Applying Stephen Covey’s 7 Habits to Your Buyer’s Journey

Proactive-not-Reactive

In his book, 7 Habits of Highly Effective People, Stephen Covey presents seven habits (and one bonus habit) that he observed made some people more effective than others.  Since his passing in 2012 I have revisited my copy of this book on a number of occasions.  I have found overwhelming similarities between how these 7 Habits, if practiced consistently, not only produce more effective people but also more effective companies.  Over the next week I will highlight each habit and how it can translate into helping you understand your buyer’s journey.

Habit 1 is about being proactive and taking responsibility.  In business, the leader’s job is to provide the vision for where the company is headed, and is the owner and nurturer of the company’s culture.  Many companies delegate cultural ownership to the head of HR or some other executive.  But culture is much deeper than simply finding a champion or cheerleader.  Culture is about setting a tone, establishing expectations, accepted behaviors, and perhaps the most difficult ingredient of the culture, which is the creation of confidence.  The ultimate leader of the company sets the culture even if he or she doesn’t want to “own” it.  It just happens.  Employees look to THE leader as both watchers and witnesses to behaviors. How THE leader acts and behaves is how the entire organization will act and behave.  If the leader is proactive, the company will be proactive.  If the leader hides behind walls, doors, and desks, the entire company will hide from its customers’ behind walls, doors, and desks.

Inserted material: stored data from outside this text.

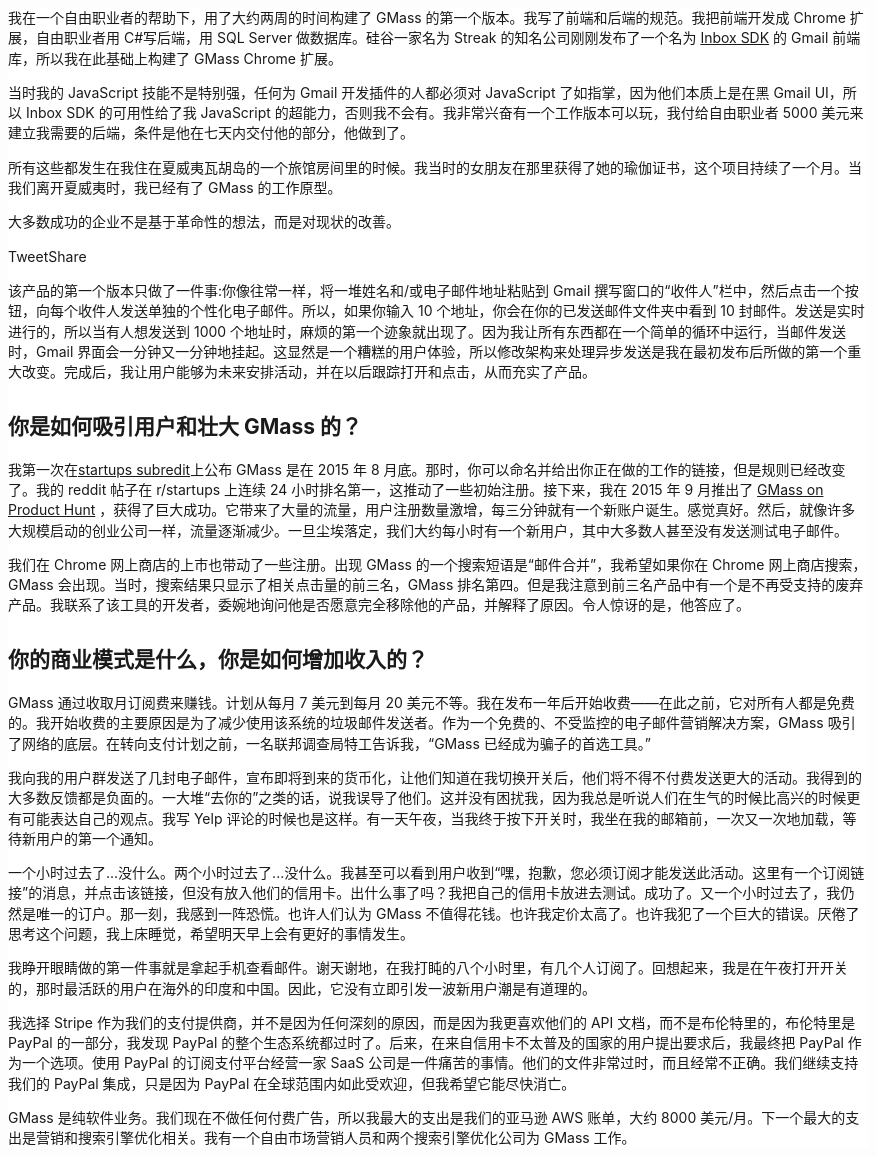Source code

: 我在一个自由职业者的帮助下，用了大约两周的时间构建了 GMass 的第一个版本。我写了前端和后端的规范。我把前端开发成 Chrome 扩展，自由职业者用 C#写后端，用 SQL Server 做数据库。硅谷一家名为 Streak 的知名公司刚刚发布了一个名为 [Inbox SDK](https://www.inboxsdk.com/) 的 Gmail 前端库，所以我在此基础上构建了 GMass Chrome 扩展。

当时我的 JavaScript 技能不是特别强，任何为 Gmail 开发插件的人都必须对 JavaScript 了如指掌，因为他们本质上是在黑 Gmail UI，所以 Inbox SDK 的可用性给了我 JavaScript 的超能力，否则我不会有。我非常兴奋有一个工作版本可以玩，我付给自由职业者 5000 美元来建立我需要的后端，条件是他在七天内交付他的部分，他做到了。

所有这些都发生在我住在夏威夷瓦胡岛的一个旅馆房间里的时候。我当时的女朋友在那里获得了她的瑜伽证书，这个项目持续了一个月。当我们离开夏威夷时，我已经有了 GMass 的工作原型。

大多数成功的企业不是基于革命性的想法，而是对现状的改善。

TweetShare

该产品的第一个版本只做了一件事:你像往常一样，将一堆姓名和/或电子邮件地址粘贴到 Gmail 撰写窗口的“收件人”栏中，然后点击一个按钮，向每个收件人发送单独的个性化电子邮件。所以，如果你输入 10 个地址，你会在你的已发送邮件文件夹中看到 10 封邮件。发送是实时进行的，所以当有人想发送到 1000 个地址时，麻烦的第一个迹象就出现了。因为我让所有东西都在一个简单的循环中运行，当邮件发送时，Gmail 界面会一分钟又一分钟地挂起。这显然是一个糟糕的用户体验，所以修改架构来处理异步发送是我在最初发布后所做的第一个重大改变。完成后，我让用户能够为未来安排活动，并在以后跟踪打开和点击，从而充实了产品。

## 你是如何吸引用户和壮大 GMass 的？

我第一次在[startups subredit](https://www.reddit.com/r/startups/)上公布 GMass 是在 2015 年 8 月底。那时，你可以命名并给出你正在做的工作的链接，但是规则已经改变了。我的 reddit 帖子在 r/startups 上连续 24 小时排名第一，这推动了一些初始注册。接下来，我在 2015 年 9 月推出了 [GMass on Product Hunt](https://www.producthunt.com/posts/gmass-2) ，获得了巨大成功。它带来了大量的流量，用户注册数量激增，每三分钟就有一个新账户诞生。感觉真好。然后，就像许多大规模启动的创业公司一样，流量逐渐减少。一旦尘埃落定，我们大约每小时有一个新用户，其中大多数人甚至没有发送测试电子邮件。

我们在 Chrome 网上商店的上市也带动了一些注册。出现 GMass 的一个搜索短语是“邮件合并”，我希望如果你在 Chrome 网上商店搜索，GMass 会出现。当时，搜索结果只显示了相关点击量的前三名，GMass 排名第四。但是我注意到前三名产品中有一个是不再受支持的废弃产品。我联系了该工具的开发者，委婉地询问他是否愿意完全移除他的产品，并解释了原因。令人惊讶的是，他答应了。

## 你的商业模式是什么，你是如何增加收入的？

GMass 通过收取月订阅费来赚钱。计划从每月 7 美元到每月 20 美元不等。我在发布一年后开始收费——在此之前，它对所有人都是免费的。我开始收费的主要原因是为了减少使用该系统的垃圾邮件发送者。作为一个免费的、不受监控的电子邮件营销解决方案，GMass 吸引了网络的底层。在转向支付计划之前，一名联邦调查局特工告诉我，“GMass 已经成为骗子的首选工具。”

我向我的用户群发送了几封电子邮件，宣布即将到来的货币化，让他们知道在我切换开关后，他们将不得不付费发送更大的活动。我得到的大多数反馈都是负面的。一大堆“去你的”之类的话，说我误导了他们。这并没有困扰我，因为我总是听说人们在生气的时候比高兴的时候更有可能表达自己的观点。我写 Yelp 评论的时候也是这样。有一天午夜，当我终于按下开关时，我坐在我的邮箱前，一次又一次地加载，等待新用户的第一个通知。

一个小时过去了...没什么。两个小时过去了...没什么。我甚至可以看到用户收到“嘿，抱歉，您必须订阅才能发送此活动。这里有一个订阅链接”的消息，并点击该链接，但没有放入他们的信用卡。出什么事了吗？我把自己的信用卡放进去测试。成功了。又一个小时过去了，我仍然是唯一的订户。那一刻，我感到一阵恐慌。也许人们认为 GMass 不值得花钱。也许我定价太高了。也许我犯了一个巨大的错误。厌倦了思考这个问题，我上床睡觉，希望明天早上会有更好的事情发生。

我睁开眼睛做的第一件事就是拿起手机查看邮件。谢天谢地，在我打盹的八个小时里，有几个人订阅了。回想起来，我是在午夜打开开关的，那时最活跃的用户在海外的印度和中国。因此，它没有立即引发一波新用户潮是有道理的。

我选择 Stripe 作为我们的支付提供商，并不是因为任何深刻的原因，而是因为我更喜欢他们的 API 文档，而不是布伦特里的，布伦特里是 PayPal 的一部分，我发现 PayPal 的整个生态系统都过时了。后来，在来自信用卡不太普及的国家的用户提出要求后，我最终把 PayPal 作为一个选项。使用 PayPal 的订阅支付平台经营一家 SaaS 公司是一件痛苦的事情。他们的文件非常过时，而且经常不正确。我们继续支持我们的 PayPal 集成，只是因为 PayPal 在全球范围内如此受欢迎，但我希望它能尽快消亡。

GMass 是纯软件业务。我们现在不做任何付费广告，所以我最大的支出是我们的亚马逊 AWS 账单，大约 8000 美元/月。下一个最大的支出是营销和搜索引擎优化相关。我有一个自由市场营销人员和两个搜索引擎优化公司为 GMass 工作。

To be proactive requires a great degree of curiosity.  It’s the ability to wonder what if, what could be, or how could we?  The ultimate one word that demonstrates just how proactive someone is – “why”.  When you ask “why”, you’re being proactive. Think about it.  If Thomas Edison never asked why, would we have lights? If Steve Jobs hadn’t asked why, would we have many of the modern-day conveniences and access to information that we have today?  There are thousands of examples of how asking why delivered major inventions or innovations to our society.  If no one took the time to ask why, we’d simply all be sitting around, idle, stagnant, and unchanged.

As you look at your buyer’s journey ask why?  Be proactive.  Don’t wait for a major disruption or crisis to force your evolution.  Get out in front of it. Take every opportunity to talk to your customers and ask questions, get their ideas, opinions, emotions.  Don’t rely on paper, or automated survey’s.  Engage them live, in real time.  Be bold, brave, and most of all be proactive in understanding what’s important to your buyer.